# [THE TASK]
Copy the lines below word for word, skipping any image.
((
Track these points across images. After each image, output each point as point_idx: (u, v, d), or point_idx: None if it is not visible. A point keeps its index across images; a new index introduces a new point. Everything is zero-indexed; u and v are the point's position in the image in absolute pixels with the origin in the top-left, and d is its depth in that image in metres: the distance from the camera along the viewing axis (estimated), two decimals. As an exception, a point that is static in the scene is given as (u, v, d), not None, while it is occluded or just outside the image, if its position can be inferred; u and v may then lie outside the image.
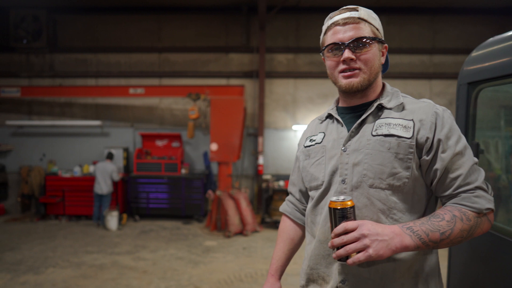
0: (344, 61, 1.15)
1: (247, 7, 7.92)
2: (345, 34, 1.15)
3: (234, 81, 8.20)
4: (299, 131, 8.17)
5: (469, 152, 1.13)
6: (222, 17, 8.22)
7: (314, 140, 1.31)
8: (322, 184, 1.24)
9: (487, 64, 1.58)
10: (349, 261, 1.02)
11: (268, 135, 8.22)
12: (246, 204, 6.87)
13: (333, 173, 1.21)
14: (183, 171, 7.70)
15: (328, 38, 1.20)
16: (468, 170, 1.10)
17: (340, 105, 1.32)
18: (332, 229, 1.06)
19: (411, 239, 1.03)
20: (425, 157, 1.13)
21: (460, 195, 1.10)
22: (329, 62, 1.21)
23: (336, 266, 1.19)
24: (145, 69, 8.28)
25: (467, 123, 1.70)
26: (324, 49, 1.22)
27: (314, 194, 1.28)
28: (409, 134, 1.12)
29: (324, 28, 1.24)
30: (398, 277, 1.13)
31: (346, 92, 1.21)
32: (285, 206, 1.51)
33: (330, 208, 1.06)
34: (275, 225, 7.14)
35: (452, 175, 1.10)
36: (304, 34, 8.19)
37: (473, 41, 7.97)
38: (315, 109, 8.22)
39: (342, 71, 1.18)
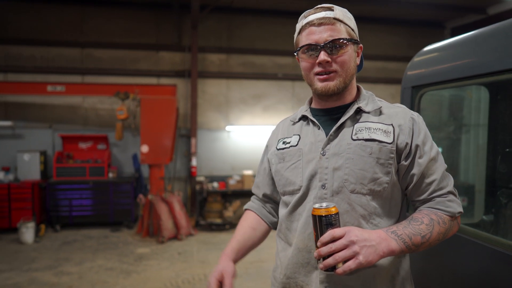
0: (319, 64, 1.12)
1: (179, 5, 7.68)
2: (320, 35, 1.12)
3: (165, 81, 7.90)
4: (233, 131, 8.16)
5: (441, 157, 1.18)
6: (153, 13, 7.86)
7: (289, 143, 1.26)
8: (299, 189, 1.19)
9: (430, 69, 1.70)
10: (339, 270, 0.97)
11: (201, 136, 8.07)
12: (179, 207, 6.67)
13: (312, 178, 1.17)
14: (111, 174, 7.22)
15: (303, 38, 1.16)
16: (441, 175, 1.15)
17: (313, 106, 1.28)
18: (317, 238, 1.01)
19: (397, 243, 1.03)
20: (403, 162, 1.14)
21: (435, 200, 1.14)
22: (304, 64, 1.17)
23: (316, 275, 1.15)
24: (65, 65, 7.57)
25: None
26: (298, 50, 1.18)
27: (289, 200, 1.23)
28: (390, 139, 1.13)
29: (298, 27, 1.20)
30: (378, 282, 1.13)
31: (322, 95, 1.19)
32: (251, 203, 1.44)
33: (314, 216, 1.01)
34: (210, 227, 7.03)
35: (427, 180, 1.14)
36: (237, 34, 8.19)
37: (390, 49, 8.72)
38: (248, 109, 8.28)
39: (318, 73, 1.15)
))
# [TASK RESPONSE]
Track these points across images. After each image, output each point as point_idx: (u, v, d), or point_idx: None if it is not visible. A point keeps its index across images; a new index introduces a new point. Everything is zero-indexed; u and v are the point's position in the image in absolute pixels with the origin in the top-left, and d is its depth in that image in metres: the distance from the camera along the viewing axis (estimated), two decimals. As an exception, a point that is static in the scene is given as (u, v, d), not None, while it is occluded or just outside the image, if its position can be inferred; u and v may then lie outside the image.
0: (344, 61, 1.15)
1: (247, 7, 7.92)
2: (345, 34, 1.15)
3: (234, 81, 8.20)
4: (299, 131, 8.17)
5: (469, 152, 1.13)
6: (222, 17, 8.22)
7: (314, 140, 1.31)
8: (322, 184, 1.24)
9: (487, 64, 1.58)
10: (349, 261, 1.02)
11: (268, 135, 8.22)
12: (246, 204, 6.87)
13: (333, 173, 1.21)
14: (183, 171, 7.70)
15: (328, 38, 1.20)
16: (468, 170, 1.10)
17: (340, 105, 1.32)
18: (332, 229, 1.06)
19: (411, 239, 1.03)
20: (425, 157, 1.13)
21: (460, 195, 1.10)
22: (329, 62, 1.21)
23: (336, 266, 1.19)
24: (145, 69, 8.28)
25: (467, 123, 1.70)
26: (324, 49, 1.22)
27: (314, 194, 1.28)
28: (409, 134, 1.12)
29: (324, 28, 1.24)
30: (398, 277, 1.13)
31: (346, 92, 1.21)
32: (285, 206, 1.51)
33: (330, 208, 1.06)
34: (275, 225, 7.14)
35: (452, 175, 1.10)
36: (304, 34, 8.19)
37: (473, 41, 7.97)
38: (315, 109, 8.22)
39: (342, 71, 1.18)
0: (319, 64, 1.12)
1: (179, 5, 7.68)
2: (320, 35, 1.12)
3: (165, 81, 7.90)
4: (233, 131, 8.16)
5: (441, 157, 1.18)
6: (153, 13, 7.86)
7: (289, 143, 1.26)
8: (299, 189, 1.19)
9: (430, 69, 1.70)
10: (339, 270, 0.97)
11: (201, 136, 8.07)
12: (179, 207, 6.67)
13: (312, 178, 1.17)
14: (111, 174, 7.22)
15: (303, 38, 1.16)
16: (441, 175, 1.15)
17: (313, 106, 1.28)
18: (317, 238, 1.01)
19: (397, 243, 1.03)
20: (403, 162, 1.14)
21: (435, 200, 1.14)
22: (304, 64, 1.17)
23: (316, 275, 1.15)
24: (65, 65, 7.57)
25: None
26: (298, 50, 1.18)
27: (289, 200, 1.23)
28: (390, 139, 1.13)
29: (298, 27, 1.20)
30: (378, 282, 1.13)
31: (322, 95, 1.19)
32: (251, 203, 1.44)
33: (314, 216, 1.01)
34: (210, 227, 7.03)
35: (427, 180, 1.14)
36: (237, 34, 8.19)
37: (390, 49, 8.72)
38: (248, 109, 8.28)
39: (318, 73, 1.15)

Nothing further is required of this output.